Well that looks pretty useful right? Wrong. Google will give you up to 7 items back with the first being the most accurate and the last being either a postcode, country or sometimes a state. The first could be a house number, street, village or town and there could be any number of entries in-between. This example is the most clean, but sometimes the first line will have the street address mixed in with a postcode and the country name too, and sometimes the city or region will have part of the post code mixed in too. Other parts are often left out or repeated up to 3 times for no obvious reason.
They provide a type property but this is no more useful as everything from a village to a country could be considered "political". Utterly useless.
Yahoo does a much better job of this by providing a rigid chunk of XML that you can use to pick exactly what piece of information is what. It is still not hugely accurate but if you are clicking on a map you most likely do not need to know the exact address.
First it will take a guess at the line 1 - 4 of your address but more usefully it will tell you exactly what the Street, City, County, State, Country and Postcode along with a few country codes and other useful information. If it is not sure about any of this information it will just leave it blank so you know exactly where you stand when working with this API. In the most populated countries this seems to do a brilliant job but I can't say I have tested it fully. At least in the UK and US it is spot on almost everywhere I query so I may well be using Yahoo PlaceFinder for all my reverse-geocoding needs, even if the geocoding itself sucks.
Finally onto SimpleGeo. I have avoided this in the past mainly because of the Client support. They only officially maintain Objective-C, Android, Java and Python while the .NET, Ruby and PHP ones are left to the community. The PHP client requires a few PECL extensions and I've previously found the Ruby client to lack support for their Places data, but that is another issue altogether. To be fair I cannot complain too much. I was talking to one of the guys behind SimpleGeo and he said "it's open source, fork it!", which I say to lazy and complacent PyroCMS users on a daily basis. Hell, that's why I bought Ed Finklers "Pull Request or STFU" t-shirt!
Client support aside I am wary of using SimpleGeo for reverse geolocation. When using their demo, coordinates in the USA seem to give you a plethora of information but hop the pond to the UK, anywhere in Europe or just anywhere not in the States and you'll be lucky to get much more than "Provincial", "Timezone" and "Country" returned.
Yahoo provides the easiest access to data as you can geocode both ways with just a file_get_contents() in PHP and as far as I can tell - let me know before their lawyers do - they do not have the same restrictions on where you can use their data. Their accuracy is not always brilliant for geocoding but when the service is free and easy to work with you can't really complain too much.
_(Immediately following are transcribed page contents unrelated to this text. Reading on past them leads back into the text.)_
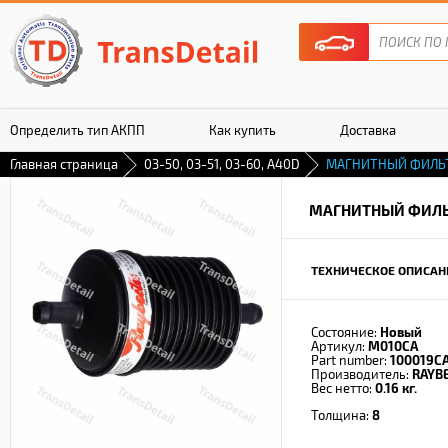
Определить тип АКПП
Как купить
Доставка
Главная страница
03-50, 03-51, 03-60, A40D
МАГНИТНЫЙ ФИЛЬ
Гарантия
МАГНИТНЫЙ ФИЛ
ТЕХНИЧЕСКОЕ ОПИСАН
Состояние:
Новый
Артикул:
M010CA
Part number:
100019C
Производитель:
RAYB
Вес нетто:
0.16 кг.
Толщина:
8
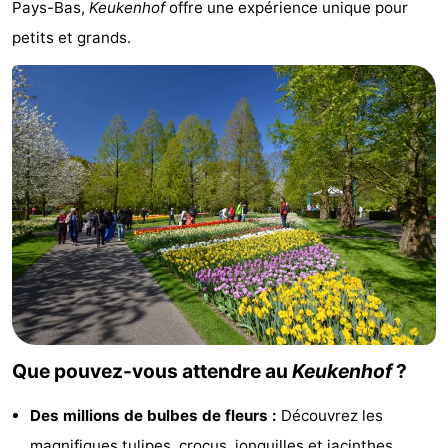
Pays-Bas,
Keukenhof
offre une expérience unique pour
Musées
-
petits et grands.
Monuments
-
Points
Attractions
de
-
vue
Croisières
-
Terrains
-
de
Aires
-
jeux
de
Experiences
Centres
Que pouvez-vous attendre au
Keukenhof
?
jeux
de
Villages
Des millions de bulbes de fleurs :
Découvrez les
intérieures
bien-
&
Nature
magnifiques tulipes, crocus, jonquilles et jacinthes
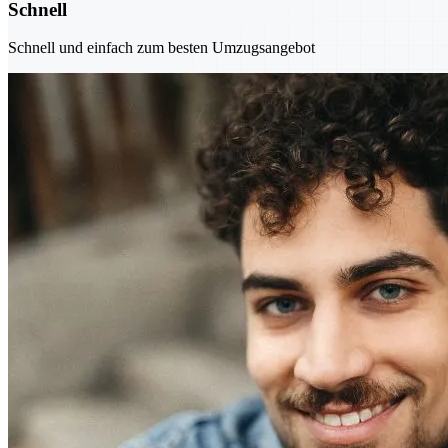
Schnell
Schnell und einfach zum besten Umzugsangebot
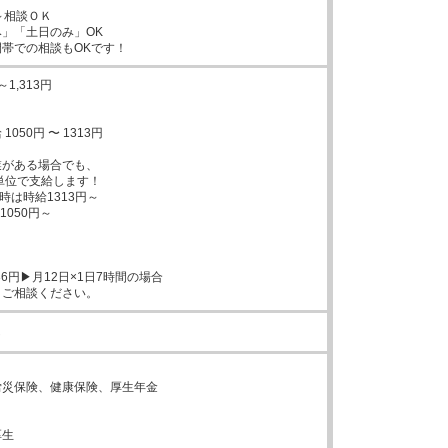
～相談ＯＫ

」「土日のみ」OK

帯での相談もOKです！
1,313円

050円 〜 1313円

がある場合でも、

時は時給1313円～

36円▶月12日×1日7時間の場合

トご相談ください。
し


災保険、健康保険、厚生年金



生
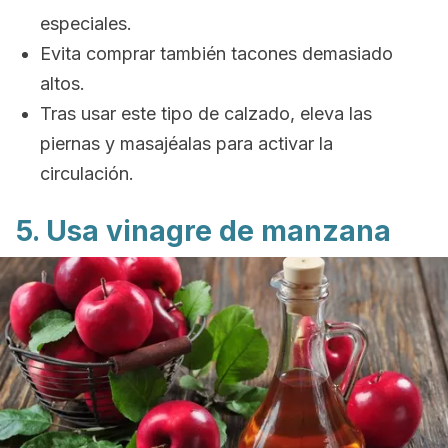
especiales.
Evita comprar también tacones demasiado
altos.
Tras usar este tipo de calzado, eleva las
piernas y masajéalas para activar la
circulación.
5. Usa vinagre de manzana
SimpleGeo clearly has massive potential and I am sure it will only get better in time. For now with it's incomplete data sets, limited official client libraries and use of oAuth for the entire API I can see the average developer having a tough time getting too far with it, but I will keep experimenting with SimpleGeo for TravlrApp as in the USA it seems to work very nicely and has great documentation.
As always my comparison reviews have ended up being "use them all". They all have their pro's and con's and do certain jobs well. It's just a shame SimpleGeo does not do it all perfectly - yet.